- Location of Hart Lake Township, within Hubbard County, Minnesota
- Coordinates: 47°17′2″N 94°43′2″W﻿ / ﻿47.28389°N 94.71722°W
- Country: United States
- State: Minnesota
- County: Hubbard

Area
- • Total: 35.5 sq mi (92.0 km^{2})
- • Land: 33.8 sq mi (87.6 km^{2})
- • Water: 1.7 sq mi (4.4 km^{2})
- Elevation: 1,430 ft (436 m)

Population (2020)
- • Total: 543
- • Density: 16.1/sq mi (6.20/km^{2})
- Time zone: UTC-6 (Central (CST))
- • Summer (DST): UTC-5 (CDT)
- FIPS code: 27-27386
- GNIS feature ID: 0664405

= Hart Lake Township, Hubbard County, Minnesota =

Hart Lake Township is a township in Hubbard County, Minnesota, United States.
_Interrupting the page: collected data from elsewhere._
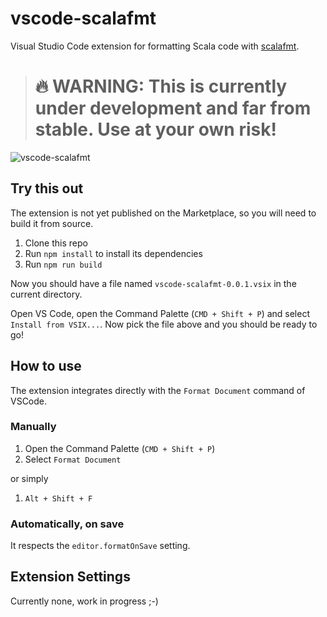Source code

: # vscode-scalafmt

Visual Studio Code extension for formatting Scala code with [scalafmt](https://github.com/scalameta/scalafmt).

> # 🔥 WARNING: This is currently under development and far from stable. Use at your own risk!

![vscode-scalafmt](https://thumbs.gfycat.com/CautiousTeemingCatfish-size_restricted.gif)

## Try this out
The extension is not yet published on the Marketplace, so you will need to build it from source.

1. Clone this repo
2. Run `npm install` to install its dependencies
3. Run `npm run build`

Now you should have a file named `vscode-scalafmt-0.0.1.vsix` in the current directory.

Open VS Code, open the Command Palette (`CMD + Shift + P`) and select `Install from VSIX...`. Now pick the file above and you should be ready to go! 

## How to use

The extension integrates directly with the `Format Document` command of VSCode.

### Manually
1. Open the Command Palette (`CMD + Shift + P`)
2. Select `Format Document`

or simply

1. `Alt + Shift + F`

### Automatically, on save
It respects the `editor.formatOnSave` setting.

## Extension Settings

Currently none, work in progress ;-)
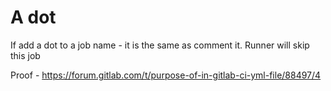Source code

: # A dot

If add a dot to a job name - it is the same as comment it. Runner will skip this job

Proof - https://forum.gitlab.com/t/purpose-of-in-gitlab-ci-yml-file/88497/4
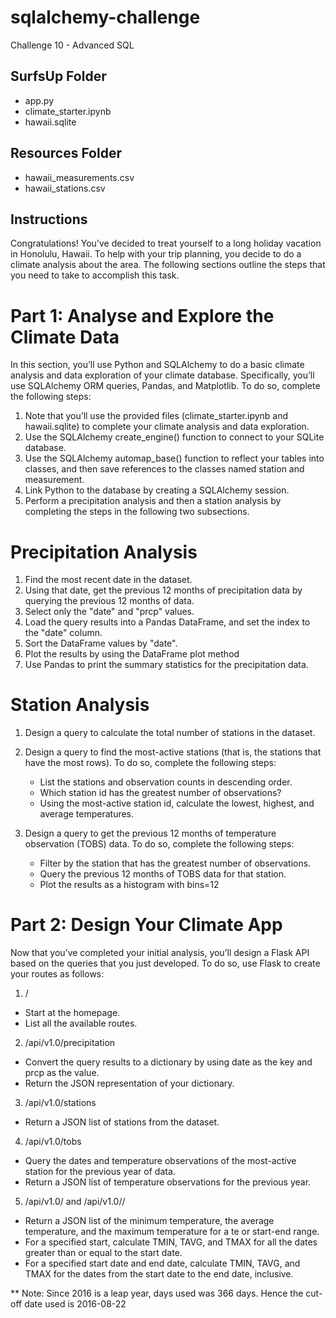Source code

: # sqlalchemy-challenge
Challenge 10 - Advanced SQL

## SurfsUp Folder 
- app.py
- climate_starter.ipynb
- hawaii.sqlite

## Resources Folder 
- hawaii_measurements.csv
- hawaii_stations.csv

## Instructions

Congratulations! You've decided to treat yourself to a long holiday vacation in Honolulu, Hawaii. To help with your trip planning, you decide to do a climate analysis about the area. The following sections outline the steps that you need to take to accomplish this task.

# Part 1: Analyse and Explore the Climate Data

In this section, you’ll use Python and SQLAlchemy to do a basic climate analysis and data exploration of your climate database. Specifically, you’ll use SQLAlchemy ORM queries, Pandas, and Matplotlib. To do so, complete the following steps:

1.	Note that you’ll use the provided files (climate_starter.ipynb and hawaii.sqlite) to complete your climate analysis and data exploration.
2.	Use the SQLAlchemy create_engine() function to connect to your SQLite database.
3.	Use the SQLAlchemy automap_base() function to reflect your tables into classes, and then save references to the classes named station and measurement.
4.	Link Python to the database by creating a SQLAlchemy session.
5.	Perform a precipitation analysis and then a station analysis by completing the steps in the following two subsections.

# Precipitation Analysis
1. Find the most recent date in the dataset.
2. Using that date, get the previous 12 months of precipitation data by querying the previous 12 months of data.
3. Select only the "date" and "prcp" values.
4. Load the query results into a Pandas DataFrame, and set the index to the "date" column.
5. Sort the DataFrame values by "date".
6. Plot the results by using the DataFrame plot method
7. Use Pandas to print the summary statistics for the precipitation data.

# Station Analysis
1. Design a query to calculate the total number of stations in the dataset.
2. Design a query to find the most-active stations (that is, the stations that have the most rows). To do so, complete the following steps:
   - List the stations and observation counts in descending order.
   - Which station id has the greatest number of observations?
   - Using the most-active station id, calculate the lowest, highest, and average temperatures.

4. Design a query to get the previous 12 months of temperature observation (TOBS) data. To do so, complete the following steps:
   - Filter by the station that has the greatest number of observations.
   - Query the previous 12 months of TOBS data for that station.
   - Plot the results as a histogram with bins=12

# Part 2: Design Your Climate App

Now that you’ve completed your initial analysis, you’ll design a Flask API based on the queries that you just developed. To do so, use Flask to create your routes as follows:

1.	/
   - Start at the homepage.
   - List all the available routes.

2.	/api/v1.0/precipitation
   - Convert the query results to a dictionary by using date as the key and prcp as the value.
   - Return the JSON representation of your dictionary.

3.	/api/v1.0/stations
   - Return a JSON list of stations from the dataset.

4.	/api/v1.0/tobs
   - Query the dates and temperature observations of the most-active station for the previous year of data.
   - Return a JSON list of temperature observations for the previous year.

5.	/api/v1.0/<start> and /api/v1.0/<start>/<end>
- Return a JSON list of the minimum temperature, the average temperature, and the maximum temperature for a te or start-end range.
- For a specified start, calculate TMIN, TAVG, and TMAX for all the dates greater than or equal to the start date.
- For a specified start date and end date, calculate TMIN, TAVG, and TMAX for the dates from the start date to the end date, inclusive.


** Note: Since 2016 is a leap year, days used was 366 days. Hence the cut-off date used is 2016-08-22
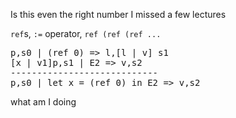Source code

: Is this even the right number I missed a few lectures


`ref`s, `:=` operator, `ref (ref (ref ...`


<pre>
p,s0 | (ref 0) => l,[l | v] s1
[x | v1]p,s1 | E2 => v,s2
----------------------------
p,s0 | let x = (ref 0) in E2 => v,s2
</pre>
what am I doing



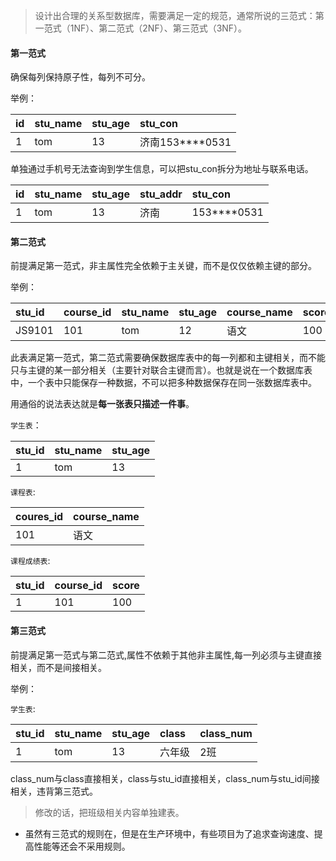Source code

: > 设计出合理的关系型数据库，需要满足一定的规范，通常所说的三范式：第一范式（1NF）、第二范式（2NF）、第三范式（3NF）。

#### 第一范式

确保每列保持原子性，每列不可分。

举例：

| id   | stu_name | stu_age | stu_con         |
| :--- | :------- | :------ | :-------------- |
| 1    | tom      | 13      | 济南153****0531 |

单独通过手机号无法查询到学生信息，可以把stu_con拆分为地址与联系电话。

| id   | stu_name | stu_age | stu_addr | stu_con     |
| :--- | :------- | :------ | :------- | :---------- |
| 1    | tom      | 13      | 济南     | 153****0531 |

#### 第二范式

前提满足第一范式，非主属性完全依赖于主关键，而不是仅仅依赖主键的部分。

举例：

| stu_id | course_id | stu_name | stu_age | course_name | score |
| :----- | :-------- | :------- | :------ | :---------- | :---- |
| JS9101 | 101       | tom      | 12      | 语文        | 100   |

此表满足第一范式，第二范式需要确保数据库表中的每一列都和主键相关，而不能只与主键的某一部分相关（主要针对联合主键而言）。也就是说在一个数据库表中，一个表中只能保存一种数据，不可以把多种数据保存在同一张数据库表中。

用通俗的说法表达就是**每一张表只描述一件事**。

`学生表`：

| stu_id | stu_name | stu_age |
| :----- | :------- | :------ |
| 1      | tom      | 13      |

`课程表`:

| coures_id | course_name |
| :-------- | :---------- |
| 101       | 语文        |

`课程成绩表`:

| stu_id | course_id | score |
| :----- | :-------- | :---- |
| 1      | 101       | 100   |

#### 第三范式

前提满足第一范式与第二范式,属性不依赖于其他非主属性,每一列必须与主键直接相关，而不是间接相关。

举例：

`学生表`:

| stu_id | stu_name | stu_age | class  | class_num |
| :----- | :------- | :------ | :----- | :-------- |
| 1      | tom      | 13      | 六年级 | 2班       |

class_num与class直接相关，class与stu_id直接相关，class_num与stu_id间接相关，违背第三范式。

> 修改的话，把班级相关内容单独建表。



- 虽然有三范式的规则在，但是在生产环境中，有些项目为了追求查询速度、提高性能等还会不采用规则。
The population was 543 at the 2020 census.

This township took its name from Hart Lake.

== Geography ==

According to the United States Census Bureau, the township has a total area of 35.5 sqmi, of which 33.8 sqmi is land and 1.7 sqmi (4.79%) is water.

== Demographics ==

As of the census of 2000, there were 466 people, 165 households, and 134 families residing in the township. The population density was 13.8 PD/sqmi. There were 233 housing units at an average density of 6.9 /sqmi. The racial makeup of the township was 83.91% White, 13.95% Native American, 0.21% Asian, and 1.93% from two or more races. Hispanic or Latino of any race were 0.43% of the population.

There were 165 households, out of which 30.9% had children under the age of 18 living with them, 64.8% were married couples living together, 10.3% had a female householder with no husband present, and 18.2% were non-families. 11.5% of all households were made up of individuals, and 2.4% had someone living alone who was 65 years of age or older. The average household size was 2.82 and the average family size was 3.04.

In the township the population was spread out, with 26.8% under the age of 18, 10.1% from 18 to 24, 23.2% from 25 to 44, 29.4% from 45 to 64, and 10.5% who were 65 years of age or older. The median age was 39 years. For every 100 females, there were 113.8 males. For every 100 females age 18 and over, there were 118.6 males.

The median income for a household in the township was $38,750, and the median income for a family was $37,083. Males had a median income of $30,417 versus $22,125 for females. The per capita income for the township was $17,156. About 20.5% of families and 18.9% of the population were below the poverty line, including 34.7% of those under age 18 and 17.5% of those age 65 or over.